Dec. 19, 2017 By Tara Law
A bill requiring the MTA and the New York City Transit Authority to study lead levels on aboveground subway stations whenever renovations are made was signed into law Monday.
The new law requires the MTA to assess the lead paint levels whenever it renovates or repaints an elevated station to determine whether that station is in compliance with state and federal laws and regulations.
If the lead levels are found to be high—including on the tracks and surrounding trestles–the MTA must recommend how those levels can be reduced and assess the cost of such measures.
Governor Andrew Cuomo signed the bill, which State Senator Jose Peralta (D-East Elmhurst) and Assemblymember Jeffrey Dinowtiz (D- Bronx) sponsored and passed through their respective chambers in June.

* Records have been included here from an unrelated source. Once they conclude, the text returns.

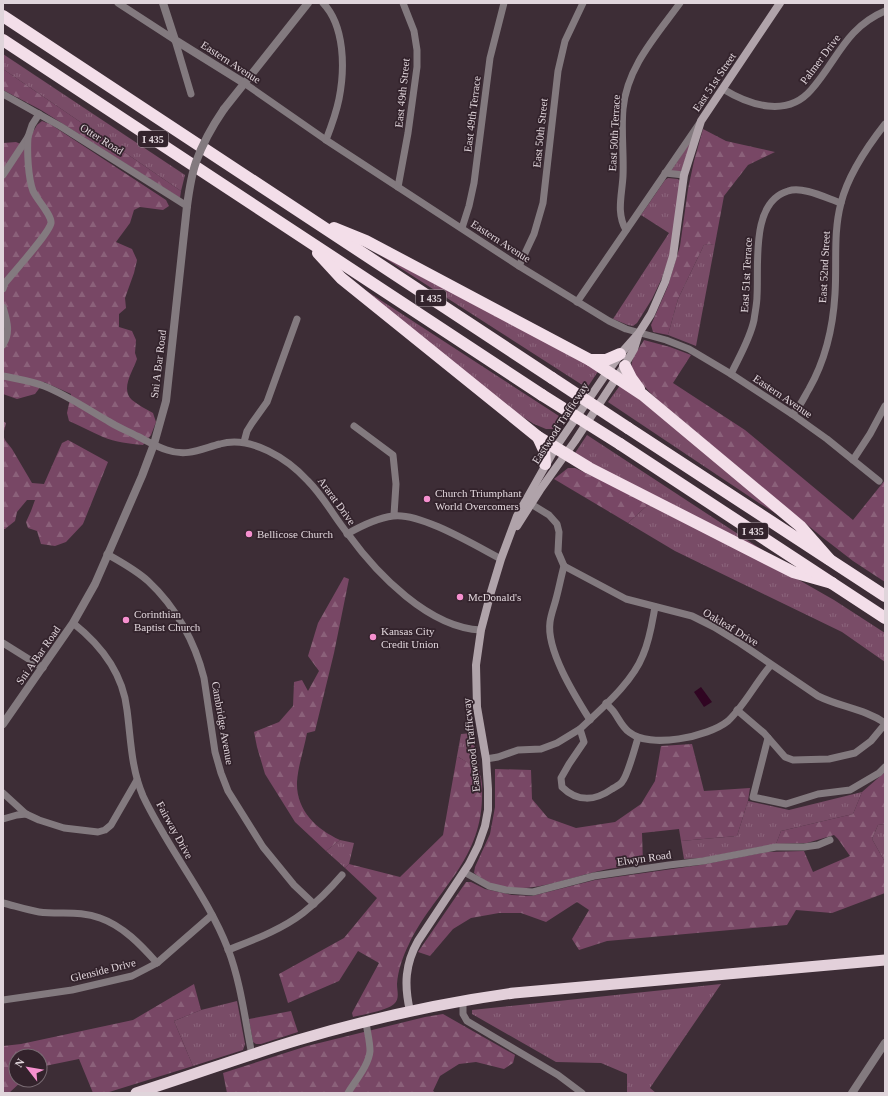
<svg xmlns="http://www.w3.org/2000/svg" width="888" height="1096" font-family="'Times New Roman',serif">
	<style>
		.grass { fill: url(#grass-tufts) }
		.forest { fill: url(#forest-firs) }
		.water { fill: #300522 }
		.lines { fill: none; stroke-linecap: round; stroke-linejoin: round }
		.minor { stroke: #837a7f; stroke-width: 7 }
		.tertiary { stroke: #837a7f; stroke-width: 8 }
		.secondary { stroke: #b0a3aa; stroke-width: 8 }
		.trunk { stroke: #e3d0da; stroke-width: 11 }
		.motorway { stroke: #f3dee9; stroke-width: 12 }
		.tertiary-bridge { stroke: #837a7f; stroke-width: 8 }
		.motorway-bridge { stroke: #f3dee9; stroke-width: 12 }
		.poi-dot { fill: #f690cf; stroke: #33232c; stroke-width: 1.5 }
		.labels { text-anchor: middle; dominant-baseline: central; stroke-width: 3.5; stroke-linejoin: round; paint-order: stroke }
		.shield { fill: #33232c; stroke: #aca0a6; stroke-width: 1 }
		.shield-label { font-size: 10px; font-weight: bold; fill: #e0d5db }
		.street-label { font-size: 11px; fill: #e0d5db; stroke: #33232c }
		.poi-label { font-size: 11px; fill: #e0d5db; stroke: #33232c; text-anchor: start }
	</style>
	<defs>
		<pattern id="grass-tufts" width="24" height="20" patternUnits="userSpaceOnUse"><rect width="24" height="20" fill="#794c67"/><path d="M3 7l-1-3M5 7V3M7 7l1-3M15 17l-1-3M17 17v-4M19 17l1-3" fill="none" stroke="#8c657c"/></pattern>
		<pattern id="forest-firs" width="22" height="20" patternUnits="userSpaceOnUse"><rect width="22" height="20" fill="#784765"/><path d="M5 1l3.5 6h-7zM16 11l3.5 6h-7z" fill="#8b617a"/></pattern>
	</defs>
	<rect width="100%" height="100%" fill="#3d2d36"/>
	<!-- grass -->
	<g class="grass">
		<path d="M3,54L185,175L181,191L3,69Z"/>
		<path d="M692,139L681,172L671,171Z"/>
		<path d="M668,178L678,179L680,181L671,253L661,280L652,299L637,323L633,326L628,325L613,319L669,233L641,215L665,180Z"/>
		<path d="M715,244L696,346L668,335L678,299L704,245Z"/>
		<path d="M380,255L599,370L587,388Z"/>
		<path d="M365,290L562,418L557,426L553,429H546L534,424L507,407Z"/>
		<path d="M621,384L639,399L785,519L759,503L608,402Z"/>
		<path d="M587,435L770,555L573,456Z"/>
		<path d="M650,503L792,576L834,600L885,633V662L842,632L675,551L628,523Z"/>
		<path d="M472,733L480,774L471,765L457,756L461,734Z"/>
		<path d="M862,792L853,814L781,831L776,844L702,858L684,859L681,841L737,836L748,801L789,810Z"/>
		<path d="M885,824V862L872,839L878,825Z"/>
		<path d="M340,840L354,843L349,864L345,868L326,851Z"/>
		<path d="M721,984L650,1088L656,1093H627V1074L601,1063L556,1062L472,1014V1010Z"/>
		<path d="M237,1001L245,1044L243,1050L193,1066L174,1021L201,1010Z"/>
	</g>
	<!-- forest -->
	<g class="forest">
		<path d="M3,69L181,191L180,198L41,110L3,90Z"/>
		<path d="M42,121L50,124L166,200L169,206L163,210L140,207L134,210L130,223L116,242L132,249L137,260L134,273L125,298L126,308L119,314V327L132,331L136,340L135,353L137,359C133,371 120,389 132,400C138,405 146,409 153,413L156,422L151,435L143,445C130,444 115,442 103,437C91,432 81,426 69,421L67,413L71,394L44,382L35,394L17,399L3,394V143L16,142L25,146L37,125Z"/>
		<path d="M703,129L726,141L775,152L748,165L724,196L715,244L704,245L678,299L668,335L653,332L651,325L668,286L680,246L688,189L694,161Z"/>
		<path d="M644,340L670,347L691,355L673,383L745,430L853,520L885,480V582L853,561L822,537L660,402C652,394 628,374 632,362C634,354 640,347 644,340Z"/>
		<path d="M3,421L6,423L3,435L5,440L12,449L32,483L44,484L62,443L68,440L108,462L83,524L66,542L55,546L41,544L37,531L28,528L26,522L31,511L35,500H27L17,512L15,521L5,529H3Z"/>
		<path d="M568,468H575L650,503L628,523L554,479Z"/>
		<path d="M344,577L349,579L334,653L315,731L307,733C304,749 298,766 297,782C296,810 316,829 340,840L326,851L295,822L265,774L257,747L254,732L279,722L293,706L294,682L302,680L308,691L319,671L308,656L318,623Z"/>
		<path d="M692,744L704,791L750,788L748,801L737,836L681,841L679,829L642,833L643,863C627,866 611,868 595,872C557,881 509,903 474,873L475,867L490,834L495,807V769L531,770L532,799L548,818L576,828L615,822L641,804L655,781L661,746Z"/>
		<path d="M457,756C464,761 477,766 480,775C483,782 482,792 482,799C480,863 434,892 409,944C403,956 398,970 397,984C397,991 400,999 394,1004C388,1010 362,1015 353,1017L352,1013L379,963L358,951L339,981L288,1003L279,974L344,938L377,898L345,868L349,864L400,877L443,835Z"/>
		<path d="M885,772V824L878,825L872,839L885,862V893L832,913L796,910L787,925L607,941L579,950L572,939L589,910L577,902L546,922L521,913H499L471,918L453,929L430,956L418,952L466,882H471L485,889L512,895L532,896L595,880L700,865L767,852L804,851L813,872L850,856L838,839L834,835L807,843L776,844L781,831L853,814L862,792Z"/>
		<path d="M194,984L201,1010L174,1021L193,1066L106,1093H93L79,1059L40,1067V1056H16V1080H23L9,1093H3V1046L21,1044L133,1020Z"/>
		<path d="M291,1011L298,1032L261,1044H256L253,1042L249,1019Z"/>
		<path d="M443,1014L515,1055L513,1063L504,1069L476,1062L459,1064L440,1076L433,1091L436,1093H227L223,1073L307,1046L425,1017Z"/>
	</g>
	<!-- water -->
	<path class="water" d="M701,687L712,702L704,707L694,692Z"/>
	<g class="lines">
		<!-- minor -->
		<g class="minor">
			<path d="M118,3L175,40L191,94"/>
			<path d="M323,3C345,26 345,69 339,99C336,114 331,127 326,140"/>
			<path d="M244,83L326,140L519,266L609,321L626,329L666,340L689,349L731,374L792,414L827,439L879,481"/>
			<path d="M723,89C749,105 787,118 811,90C837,61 845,28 885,11"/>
			<path d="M3,94L60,126L187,206"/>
			<path d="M665,173L684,175"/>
			<path d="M3,175L28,137L32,125L39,114"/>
			<path d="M398,187L408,133L417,67V50L414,31L403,3"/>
			<path d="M462,228L469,206L474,183L490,58L504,3"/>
			<path d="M626,230C616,213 622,195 623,176C624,154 621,131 623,109C627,67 656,36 680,3"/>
			<path d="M519,266L534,234L543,203L558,71L565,41L583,3"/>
			<path d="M3,289L5,283C13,273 50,232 51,223C52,215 37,200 33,191C28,177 27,152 28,137"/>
			<path d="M577,302L699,124"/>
			<path d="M3,307C7,321 11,332 3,345"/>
			<path d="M731,374C739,357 750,339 754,320C755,312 757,304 757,296C759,266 750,202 788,191C803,186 826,198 841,203"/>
			<path d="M3,376C17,379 31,381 44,386C67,395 87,409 108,421C117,427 128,431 137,436C147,441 157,447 167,450C187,457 201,449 220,444C251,435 288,459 308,481C324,497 334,517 348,534C377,574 429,628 481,630"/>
			<path d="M792,414C800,408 804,397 809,389C826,359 833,328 835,294C837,263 833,233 841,203C848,175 867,147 885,124"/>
			<path d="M354,426L393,455L396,484L394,515"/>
			<path d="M244,442L247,431L252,423L267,402L297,319"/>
			<path d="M853,460L870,434L885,406"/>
			<path d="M531,504L549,515L557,524L559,532L558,552L564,566L626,599L692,616L714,627L740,643L818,696C840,707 865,709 885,723"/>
			<path d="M347,534C361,526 377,518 393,516C420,512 476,546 501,559"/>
			<path d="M107,554C121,562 136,570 148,581C176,607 195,642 204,678L215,752L221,773L228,791L263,847L294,885L314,904"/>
			<path d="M564,566C561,577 559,588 556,599C554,607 551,614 550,622C546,650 575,696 590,720"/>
			<path d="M73,623C101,645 123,674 127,710C131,740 131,768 143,796C168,849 207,895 228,949C241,983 245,1020 252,1055"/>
			<path d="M3,643L43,668"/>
			<path d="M606,703C609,707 612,709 614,712C619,719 622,727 629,732C650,749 708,737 728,721C745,705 756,682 771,665"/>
			<path d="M737,710L764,733L785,757L793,760L829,759L855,753L871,741L885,724"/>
			<path d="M638,738C635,747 628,775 622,782C620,785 615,787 612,789C595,801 577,802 562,787L561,778L569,764L584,742L580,729C602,708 632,683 643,655C650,639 652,623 655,607"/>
			<path d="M768,738L753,797L786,804L818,794L850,790L879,773L885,767"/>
			<path d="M486,759L498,757L518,750L541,749L557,743L580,729"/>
			<path d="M3,793L26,814L39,820L64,828L98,832L105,830L111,825L137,780"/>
			<path d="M3,819L17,815L26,814"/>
			<path d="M464,872L489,886L506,890L533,892L594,876L669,865L703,861L776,847H804L818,845L830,840"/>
			<path d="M3,903C15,906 27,910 39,912C59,915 80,910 100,918C123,926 141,945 157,963"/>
			<path d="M228,950C253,940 281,930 303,913C317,902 330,889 342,875"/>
			<path d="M3,1000L72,990L132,976L157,963L212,915"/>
			<path d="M463,1000V1014L467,1021L558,1075L582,1093"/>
			<path d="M348,1093C355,1081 369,1065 370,1051C370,1041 367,1031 366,1022"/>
		</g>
		<!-- tertiary -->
		<g class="tertiary">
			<path d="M163,3L175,40L244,83"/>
			<path d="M224,109L308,3"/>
			<path d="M3,724L73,623L95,584L142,476L154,444L166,401L187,206"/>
			<path d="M852,1093L885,1043"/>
		</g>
		<!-- secondary -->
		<g class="secondary">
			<path d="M517,526L540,490L575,441L626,363L634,349L638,336"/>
			<path d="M410,1011C404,985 405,964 418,941L469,864L478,846L485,826L488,810V789L486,759L477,707L476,665L481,630L491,592L501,559L517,516L556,447L608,371L623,351L639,333L651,314L665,282L673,256L684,175L701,121L780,3"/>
		</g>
		<!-- trunk -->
		<path class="trunk" d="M136,1093C190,1076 244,1056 298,1040C369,1019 441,1003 514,993L885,960"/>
		<!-- motorway -->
		<g class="motorway">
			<path d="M3,16L552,378"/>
			<path d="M3,40L542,395"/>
			<path d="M334,228L366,241L590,360L643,395L800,526L829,559"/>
			<path d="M318,253L341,278L538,437L566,454L589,468L793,572L832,583"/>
			<path d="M590,360H606L620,354"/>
			<path d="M625,366L631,378L639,389"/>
			<path d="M628,428L885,596"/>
			<path d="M538,437L544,450L545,464"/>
			<path d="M620,444L885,618"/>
		</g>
		<!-- tertiary-bridge -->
		<path class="tertiary-bridge" d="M187,206C189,191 191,176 196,162C202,145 213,125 224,109"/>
		<!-- motorway-bridge -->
		<g class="motorway-bridge">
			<path d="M552,378L628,428"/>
			<path d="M542,395L620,444"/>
		</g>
	</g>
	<!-- markers -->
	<g class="poi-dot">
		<circle cx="427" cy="499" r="4"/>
		<circle cx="249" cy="534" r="4"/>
		<circle cx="460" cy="597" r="4"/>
		<circle cx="126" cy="620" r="4"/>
		<circle cx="373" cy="637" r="4"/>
	</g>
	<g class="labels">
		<!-- shield labels -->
		<g class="shield">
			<rect x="138" y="131" width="30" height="16" rx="3"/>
			<rect x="416" y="290" width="30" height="16" rx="3"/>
			<rect x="738" y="523" width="30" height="16" rx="3"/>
		</g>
		<g class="shield-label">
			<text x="153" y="139">I 435</text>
			<text x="431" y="298">I 435</text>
			<text x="753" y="531">I 435</text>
		</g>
		<!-- street labels -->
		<g class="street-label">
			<text transform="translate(820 59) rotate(-53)">Palmer Drive</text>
			<text transform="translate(231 62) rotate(33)">Eastern Avenue</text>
			<text transform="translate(714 82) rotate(-56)">East 51st Street</text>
			<text transform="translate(402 93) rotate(-84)">East 49th Street</text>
			<text transform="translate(472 114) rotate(-83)">East 49th Terrace</text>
			<text transform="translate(540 133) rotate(-84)">East 50th Street</text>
			<text transform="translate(614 133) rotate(-87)">East 50th Terrace</text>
			<text transform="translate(102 139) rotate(32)">Otter Road</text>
			<text transform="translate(501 241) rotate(33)">Eastern Avenue</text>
			<text transform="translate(824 267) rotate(-87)">East 52nd Street</text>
			<text transform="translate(746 275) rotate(-87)">East 51st Terrace</text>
			<text transform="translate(158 364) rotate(-83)">Sni A Bar Road</text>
			<text transform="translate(783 396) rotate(34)">Eastern Avenue</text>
			<text transform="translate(560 423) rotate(-57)">Eastwood Trafficway</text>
			<text transform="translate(337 501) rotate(54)">Ararat Drive</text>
			<text transform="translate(731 627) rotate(31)">Oakleaf Drive</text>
			<text transform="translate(38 655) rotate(-55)">Sni A Bar Road</text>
			<text transform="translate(223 723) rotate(80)">Cambridge Avenue</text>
			<text transform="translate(471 745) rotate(-96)">Eastwood Trafficway</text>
			<text transform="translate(175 830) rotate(61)">Fairway Drive</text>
			<text transform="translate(644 858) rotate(-8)">Elwyn Road</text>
			<text transform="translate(103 970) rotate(-14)">Glenside Drive</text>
		</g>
		<!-- poi labels -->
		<g class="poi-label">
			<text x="435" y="493">Church Triumphant<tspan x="435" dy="13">World Overcomers</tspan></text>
			<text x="257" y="534">Bellicose Church</text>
			<text x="468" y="597">McDonald's</text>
			<text x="134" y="614">Corinthian<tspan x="134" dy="13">Baptist Church</tspan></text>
			<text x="381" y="631">Kansas City<tspan x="381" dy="13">Credit Union</tspan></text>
		</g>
	</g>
	<!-- border -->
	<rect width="888" height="1096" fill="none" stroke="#e0d5db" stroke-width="8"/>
	<!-- north arrow -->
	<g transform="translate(28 1068) rotate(301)"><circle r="19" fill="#33232c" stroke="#786a72"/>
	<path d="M0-3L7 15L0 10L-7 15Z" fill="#f690cf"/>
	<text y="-6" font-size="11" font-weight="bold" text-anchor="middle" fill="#e0d5db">N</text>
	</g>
</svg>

The studies will be conducted in cooperation with the Department of Environmental Conservation and the Department of Health.
“New Yorkers will feel safer knowing that dangerous lead paint levels in the subway system will be dealt with from now on,” Peralta said in a statement. “For too long, lead paint chips have been falling onto the streets.”
Peralta said that new law comes at a good time, since the MTA is about to repaint the elevated tracks on the 7 line.
The legislation was prompted by a report published by International Union of Painters that found that paint chips falling from the 7 train tracks at the 52nd Street station contained 224,000 parts per million of lead paint— more than 40 times the legal threshold.